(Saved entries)
═══

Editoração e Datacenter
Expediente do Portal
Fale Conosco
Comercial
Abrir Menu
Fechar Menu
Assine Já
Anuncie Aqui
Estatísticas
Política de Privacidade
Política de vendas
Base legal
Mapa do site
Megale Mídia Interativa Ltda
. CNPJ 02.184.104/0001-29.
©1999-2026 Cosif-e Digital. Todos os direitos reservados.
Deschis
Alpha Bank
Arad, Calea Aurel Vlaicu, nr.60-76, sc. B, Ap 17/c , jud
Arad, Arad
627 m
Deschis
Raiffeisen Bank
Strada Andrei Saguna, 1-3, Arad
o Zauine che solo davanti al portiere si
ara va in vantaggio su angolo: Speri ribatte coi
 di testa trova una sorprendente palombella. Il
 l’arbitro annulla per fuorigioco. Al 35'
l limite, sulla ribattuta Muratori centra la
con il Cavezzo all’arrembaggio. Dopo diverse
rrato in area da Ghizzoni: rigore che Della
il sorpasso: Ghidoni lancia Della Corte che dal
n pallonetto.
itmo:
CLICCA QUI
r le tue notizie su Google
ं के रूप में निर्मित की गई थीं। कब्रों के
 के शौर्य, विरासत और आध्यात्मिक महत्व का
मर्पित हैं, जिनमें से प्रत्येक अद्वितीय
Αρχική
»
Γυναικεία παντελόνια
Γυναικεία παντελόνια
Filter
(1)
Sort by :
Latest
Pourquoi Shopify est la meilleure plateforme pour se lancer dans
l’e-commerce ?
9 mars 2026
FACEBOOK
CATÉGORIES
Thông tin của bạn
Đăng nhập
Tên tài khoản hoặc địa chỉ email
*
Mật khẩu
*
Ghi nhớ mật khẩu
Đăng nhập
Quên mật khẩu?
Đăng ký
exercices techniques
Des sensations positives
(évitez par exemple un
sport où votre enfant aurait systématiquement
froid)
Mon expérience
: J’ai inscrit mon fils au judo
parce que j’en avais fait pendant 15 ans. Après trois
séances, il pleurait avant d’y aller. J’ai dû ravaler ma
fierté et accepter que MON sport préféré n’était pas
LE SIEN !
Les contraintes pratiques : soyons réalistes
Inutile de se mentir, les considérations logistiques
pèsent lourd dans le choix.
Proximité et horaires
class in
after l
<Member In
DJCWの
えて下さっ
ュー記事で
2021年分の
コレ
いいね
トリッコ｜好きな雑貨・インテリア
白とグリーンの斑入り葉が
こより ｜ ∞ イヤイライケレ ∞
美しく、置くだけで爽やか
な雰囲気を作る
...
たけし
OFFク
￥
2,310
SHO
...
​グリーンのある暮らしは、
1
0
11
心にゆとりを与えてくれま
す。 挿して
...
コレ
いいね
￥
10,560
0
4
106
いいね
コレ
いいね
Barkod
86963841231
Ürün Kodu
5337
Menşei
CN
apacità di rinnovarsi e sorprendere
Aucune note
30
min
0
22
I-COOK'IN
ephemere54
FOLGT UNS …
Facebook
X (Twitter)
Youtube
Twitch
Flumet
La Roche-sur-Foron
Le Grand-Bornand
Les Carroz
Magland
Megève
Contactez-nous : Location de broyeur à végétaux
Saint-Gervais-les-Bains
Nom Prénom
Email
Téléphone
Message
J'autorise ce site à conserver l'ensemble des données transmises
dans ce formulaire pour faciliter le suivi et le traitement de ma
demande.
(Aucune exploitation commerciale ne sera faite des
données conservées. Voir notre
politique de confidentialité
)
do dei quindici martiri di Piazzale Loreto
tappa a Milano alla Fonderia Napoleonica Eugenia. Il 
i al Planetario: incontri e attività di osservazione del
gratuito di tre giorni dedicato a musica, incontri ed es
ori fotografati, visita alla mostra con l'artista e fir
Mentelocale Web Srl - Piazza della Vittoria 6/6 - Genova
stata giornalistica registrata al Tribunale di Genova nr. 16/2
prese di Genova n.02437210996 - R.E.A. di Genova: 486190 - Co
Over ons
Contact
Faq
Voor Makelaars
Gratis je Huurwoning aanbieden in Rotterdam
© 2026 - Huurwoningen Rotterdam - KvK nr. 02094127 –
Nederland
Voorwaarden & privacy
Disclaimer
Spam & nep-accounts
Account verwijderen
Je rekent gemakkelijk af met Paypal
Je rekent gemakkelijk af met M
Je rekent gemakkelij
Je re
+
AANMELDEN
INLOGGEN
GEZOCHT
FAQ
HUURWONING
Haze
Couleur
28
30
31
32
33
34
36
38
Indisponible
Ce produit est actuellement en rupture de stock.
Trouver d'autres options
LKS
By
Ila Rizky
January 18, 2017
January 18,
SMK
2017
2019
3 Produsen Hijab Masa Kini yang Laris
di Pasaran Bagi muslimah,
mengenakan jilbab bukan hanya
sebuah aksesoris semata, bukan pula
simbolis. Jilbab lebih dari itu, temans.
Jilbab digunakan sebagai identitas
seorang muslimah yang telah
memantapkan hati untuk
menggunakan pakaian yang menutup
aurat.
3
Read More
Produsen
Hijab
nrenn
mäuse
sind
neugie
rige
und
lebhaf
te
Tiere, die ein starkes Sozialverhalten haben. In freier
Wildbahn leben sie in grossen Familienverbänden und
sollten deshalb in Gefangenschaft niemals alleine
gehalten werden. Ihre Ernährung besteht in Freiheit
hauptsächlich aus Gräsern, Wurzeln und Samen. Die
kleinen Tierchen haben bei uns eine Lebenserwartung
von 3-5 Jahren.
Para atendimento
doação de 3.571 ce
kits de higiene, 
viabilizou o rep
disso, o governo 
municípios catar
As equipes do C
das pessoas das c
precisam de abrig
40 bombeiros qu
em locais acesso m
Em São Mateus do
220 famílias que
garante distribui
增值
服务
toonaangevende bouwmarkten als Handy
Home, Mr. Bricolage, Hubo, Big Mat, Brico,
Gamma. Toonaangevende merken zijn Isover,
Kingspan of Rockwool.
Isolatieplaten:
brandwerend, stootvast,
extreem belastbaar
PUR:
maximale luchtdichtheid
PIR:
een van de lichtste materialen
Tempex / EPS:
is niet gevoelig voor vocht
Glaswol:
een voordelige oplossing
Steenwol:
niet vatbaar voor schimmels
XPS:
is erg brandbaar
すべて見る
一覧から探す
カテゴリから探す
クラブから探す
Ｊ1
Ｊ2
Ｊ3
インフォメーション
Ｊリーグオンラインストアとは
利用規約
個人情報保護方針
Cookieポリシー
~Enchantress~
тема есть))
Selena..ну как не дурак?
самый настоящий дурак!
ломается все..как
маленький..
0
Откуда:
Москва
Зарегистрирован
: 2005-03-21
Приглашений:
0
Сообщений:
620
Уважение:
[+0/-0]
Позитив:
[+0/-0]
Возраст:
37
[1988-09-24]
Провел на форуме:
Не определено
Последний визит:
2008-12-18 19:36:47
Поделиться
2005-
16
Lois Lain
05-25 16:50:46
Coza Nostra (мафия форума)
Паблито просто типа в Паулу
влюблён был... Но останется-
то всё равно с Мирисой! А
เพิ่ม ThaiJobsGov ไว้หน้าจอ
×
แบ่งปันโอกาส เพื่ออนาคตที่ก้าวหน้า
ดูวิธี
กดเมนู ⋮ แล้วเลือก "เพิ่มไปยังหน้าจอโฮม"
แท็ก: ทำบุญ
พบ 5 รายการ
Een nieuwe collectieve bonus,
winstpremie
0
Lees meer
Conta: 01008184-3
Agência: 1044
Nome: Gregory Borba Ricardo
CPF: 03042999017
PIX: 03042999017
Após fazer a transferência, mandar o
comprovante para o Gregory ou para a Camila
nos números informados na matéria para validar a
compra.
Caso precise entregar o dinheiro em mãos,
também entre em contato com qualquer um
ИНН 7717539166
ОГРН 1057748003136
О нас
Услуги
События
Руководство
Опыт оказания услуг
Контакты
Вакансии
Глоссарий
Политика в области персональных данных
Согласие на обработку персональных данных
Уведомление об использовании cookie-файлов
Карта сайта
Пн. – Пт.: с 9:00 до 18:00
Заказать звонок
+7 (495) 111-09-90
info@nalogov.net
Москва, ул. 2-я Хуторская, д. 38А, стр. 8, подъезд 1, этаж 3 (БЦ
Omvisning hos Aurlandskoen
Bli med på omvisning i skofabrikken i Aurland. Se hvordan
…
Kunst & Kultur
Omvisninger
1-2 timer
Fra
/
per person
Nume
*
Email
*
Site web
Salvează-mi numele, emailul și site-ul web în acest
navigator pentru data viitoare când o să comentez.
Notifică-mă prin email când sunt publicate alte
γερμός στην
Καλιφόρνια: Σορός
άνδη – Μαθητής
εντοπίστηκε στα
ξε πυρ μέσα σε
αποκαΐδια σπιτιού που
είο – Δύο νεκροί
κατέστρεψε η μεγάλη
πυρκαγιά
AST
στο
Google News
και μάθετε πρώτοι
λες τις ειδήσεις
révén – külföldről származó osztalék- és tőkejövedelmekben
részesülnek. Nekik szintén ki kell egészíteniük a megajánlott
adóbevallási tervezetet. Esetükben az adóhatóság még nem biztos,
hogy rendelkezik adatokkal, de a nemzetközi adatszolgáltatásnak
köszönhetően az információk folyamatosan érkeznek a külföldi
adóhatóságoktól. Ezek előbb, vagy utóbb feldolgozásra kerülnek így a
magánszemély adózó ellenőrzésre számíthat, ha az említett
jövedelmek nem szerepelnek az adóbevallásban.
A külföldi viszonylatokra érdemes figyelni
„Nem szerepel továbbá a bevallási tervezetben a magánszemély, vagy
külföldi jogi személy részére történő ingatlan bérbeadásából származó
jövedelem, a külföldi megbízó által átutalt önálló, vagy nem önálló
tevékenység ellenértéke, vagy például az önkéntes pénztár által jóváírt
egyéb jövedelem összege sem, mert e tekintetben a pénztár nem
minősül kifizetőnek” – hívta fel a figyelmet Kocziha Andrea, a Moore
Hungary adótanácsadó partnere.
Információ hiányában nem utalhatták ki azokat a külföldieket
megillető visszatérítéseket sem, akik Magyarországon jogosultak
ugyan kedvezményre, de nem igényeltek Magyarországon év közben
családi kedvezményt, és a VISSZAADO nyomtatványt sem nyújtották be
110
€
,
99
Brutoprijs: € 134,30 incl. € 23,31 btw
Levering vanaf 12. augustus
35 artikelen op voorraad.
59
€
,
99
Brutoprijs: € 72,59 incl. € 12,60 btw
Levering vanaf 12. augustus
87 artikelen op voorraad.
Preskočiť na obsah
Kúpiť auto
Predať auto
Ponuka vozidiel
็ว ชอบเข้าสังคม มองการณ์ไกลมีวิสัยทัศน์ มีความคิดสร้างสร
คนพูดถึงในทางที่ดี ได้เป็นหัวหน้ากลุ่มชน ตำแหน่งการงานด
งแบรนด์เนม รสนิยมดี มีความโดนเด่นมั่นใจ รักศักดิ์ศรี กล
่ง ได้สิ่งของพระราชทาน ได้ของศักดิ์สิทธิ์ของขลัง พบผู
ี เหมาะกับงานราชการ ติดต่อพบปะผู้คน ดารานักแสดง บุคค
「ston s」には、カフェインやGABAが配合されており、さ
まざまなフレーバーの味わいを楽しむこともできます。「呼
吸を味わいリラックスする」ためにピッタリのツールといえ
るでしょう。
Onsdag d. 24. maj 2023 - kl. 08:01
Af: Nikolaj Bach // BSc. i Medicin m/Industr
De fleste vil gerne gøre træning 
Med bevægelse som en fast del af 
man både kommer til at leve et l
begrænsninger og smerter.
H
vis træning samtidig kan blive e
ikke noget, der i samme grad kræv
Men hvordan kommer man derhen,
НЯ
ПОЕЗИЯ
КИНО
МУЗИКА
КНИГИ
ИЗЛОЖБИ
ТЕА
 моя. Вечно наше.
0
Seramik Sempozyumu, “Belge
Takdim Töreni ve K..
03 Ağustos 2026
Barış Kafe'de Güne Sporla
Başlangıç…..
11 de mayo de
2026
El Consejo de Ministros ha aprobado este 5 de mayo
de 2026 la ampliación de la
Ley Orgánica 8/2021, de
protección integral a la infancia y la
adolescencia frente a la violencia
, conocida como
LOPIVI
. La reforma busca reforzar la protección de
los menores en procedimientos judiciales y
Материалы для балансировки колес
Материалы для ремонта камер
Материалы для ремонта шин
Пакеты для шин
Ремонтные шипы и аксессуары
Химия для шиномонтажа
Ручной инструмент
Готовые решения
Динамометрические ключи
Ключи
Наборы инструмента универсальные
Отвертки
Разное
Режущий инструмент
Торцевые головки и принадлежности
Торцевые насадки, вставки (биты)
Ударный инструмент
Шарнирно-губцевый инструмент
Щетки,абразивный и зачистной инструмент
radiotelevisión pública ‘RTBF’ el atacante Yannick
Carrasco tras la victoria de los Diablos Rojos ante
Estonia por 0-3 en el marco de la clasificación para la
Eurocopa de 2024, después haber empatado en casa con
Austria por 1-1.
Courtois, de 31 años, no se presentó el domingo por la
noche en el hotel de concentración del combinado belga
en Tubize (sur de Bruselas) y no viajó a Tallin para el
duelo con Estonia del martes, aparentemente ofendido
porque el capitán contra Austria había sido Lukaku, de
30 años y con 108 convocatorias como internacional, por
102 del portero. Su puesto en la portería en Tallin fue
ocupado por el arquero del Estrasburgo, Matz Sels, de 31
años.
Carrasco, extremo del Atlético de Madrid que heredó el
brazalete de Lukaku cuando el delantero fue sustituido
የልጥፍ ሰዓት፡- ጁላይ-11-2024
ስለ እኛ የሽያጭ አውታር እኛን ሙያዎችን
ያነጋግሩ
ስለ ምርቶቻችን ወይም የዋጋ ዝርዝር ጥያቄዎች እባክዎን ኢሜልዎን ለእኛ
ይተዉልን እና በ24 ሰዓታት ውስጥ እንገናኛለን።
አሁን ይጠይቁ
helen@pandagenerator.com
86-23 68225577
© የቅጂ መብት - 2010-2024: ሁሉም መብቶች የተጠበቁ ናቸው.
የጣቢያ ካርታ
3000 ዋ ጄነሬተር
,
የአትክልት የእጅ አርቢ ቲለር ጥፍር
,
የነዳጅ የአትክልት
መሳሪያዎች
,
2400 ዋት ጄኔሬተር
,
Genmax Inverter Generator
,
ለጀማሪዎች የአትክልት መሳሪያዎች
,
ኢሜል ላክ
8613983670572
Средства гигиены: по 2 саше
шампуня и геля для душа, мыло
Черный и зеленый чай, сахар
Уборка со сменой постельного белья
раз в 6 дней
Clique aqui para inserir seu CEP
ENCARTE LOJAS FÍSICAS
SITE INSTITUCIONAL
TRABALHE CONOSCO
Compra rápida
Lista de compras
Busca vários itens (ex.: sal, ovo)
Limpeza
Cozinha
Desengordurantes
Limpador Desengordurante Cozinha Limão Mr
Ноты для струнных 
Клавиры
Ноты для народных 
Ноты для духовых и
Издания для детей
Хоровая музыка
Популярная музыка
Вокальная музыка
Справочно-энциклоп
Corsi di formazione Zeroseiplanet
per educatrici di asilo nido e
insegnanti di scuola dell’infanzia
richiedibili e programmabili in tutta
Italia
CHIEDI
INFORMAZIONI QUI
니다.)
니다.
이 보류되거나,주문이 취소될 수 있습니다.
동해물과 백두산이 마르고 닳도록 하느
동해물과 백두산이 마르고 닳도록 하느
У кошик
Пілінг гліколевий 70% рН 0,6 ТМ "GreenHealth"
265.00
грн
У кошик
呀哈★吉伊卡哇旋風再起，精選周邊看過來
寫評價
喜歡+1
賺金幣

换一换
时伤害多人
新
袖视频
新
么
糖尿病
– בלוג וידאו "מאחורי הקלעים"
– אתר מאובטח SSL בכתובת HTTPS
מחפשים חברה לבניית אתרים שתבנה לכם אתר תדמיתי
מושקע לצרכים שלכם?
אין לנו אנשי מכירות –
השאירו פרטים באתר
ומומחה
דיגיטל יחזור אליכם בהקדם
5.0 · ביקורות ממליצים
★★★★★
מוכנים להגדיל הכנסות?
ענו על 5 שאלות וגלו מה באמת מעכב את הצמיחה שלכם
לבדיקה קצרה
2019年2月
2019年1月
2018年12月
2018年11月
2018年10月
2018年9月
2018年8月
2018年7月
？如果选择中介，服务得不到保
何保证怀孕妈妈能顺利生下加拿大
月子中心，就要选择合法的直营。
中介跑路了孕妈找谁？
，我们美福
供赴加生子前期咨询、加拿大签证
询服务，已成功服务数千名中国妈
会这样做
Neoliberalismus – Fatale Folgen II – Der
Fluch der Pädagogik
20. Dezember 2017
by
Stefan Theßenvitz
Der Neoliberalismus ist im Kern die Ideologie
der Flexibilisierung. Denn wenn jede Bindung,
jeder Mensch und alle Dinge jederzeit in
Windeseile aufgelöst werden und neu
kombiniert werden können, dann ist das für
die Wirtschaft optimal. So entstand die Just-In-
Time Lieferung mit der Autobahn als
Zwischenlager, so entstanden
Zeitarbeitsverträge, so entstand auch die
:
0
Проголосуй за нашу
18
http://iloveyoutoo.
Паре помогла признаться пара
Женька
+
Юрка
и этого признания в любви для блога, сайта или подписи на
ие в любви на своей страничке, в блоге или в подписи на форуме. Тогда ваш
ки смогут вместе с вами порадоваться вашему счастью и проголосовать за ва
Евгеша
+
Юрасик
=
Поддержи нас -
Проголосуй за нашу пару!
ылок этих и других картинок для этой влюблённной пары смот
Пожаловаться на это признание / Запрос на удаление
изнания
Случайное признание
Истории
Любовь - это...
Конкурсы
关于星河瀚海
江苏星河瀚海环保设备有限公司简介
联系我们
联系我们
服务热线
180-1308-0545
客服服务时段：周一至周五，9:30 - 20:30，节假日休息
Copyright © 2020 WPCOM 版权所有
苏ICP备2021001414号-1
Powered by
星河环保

═══

* Activity: Your answer must consist solely of the lines from the top of the entries above through the line containing "o Zauine che solo davanti al portiere si", copied exactly, both ends included.

* Answer below:
Editoração e Datacenter
Expediente do Portal
Fale Conosco
Comercial
Abrir Menu
Fechar Menu
Assine Já
Anuncie Aqui
Estatísticas
Política de Privacidade
Política de vendas
Base legal
Mapa do site
Megale Mídia Interativa Ltda
. CNPJ 02.184.104/0001-29.
©1999-2026 Cosif-e Digital. Todos os direitos reservados.
Deschis
Alpha Bank
Arad, Calea Aurel Vlaicu, nr.60-76, sc. B, Ap 17/c , jud
Arad, Arad
627 m
Deschis
Raiffeisen Bank
Strada Andrei Saguna, 1-3, Arad
o Zauine che solo davanti al portiere si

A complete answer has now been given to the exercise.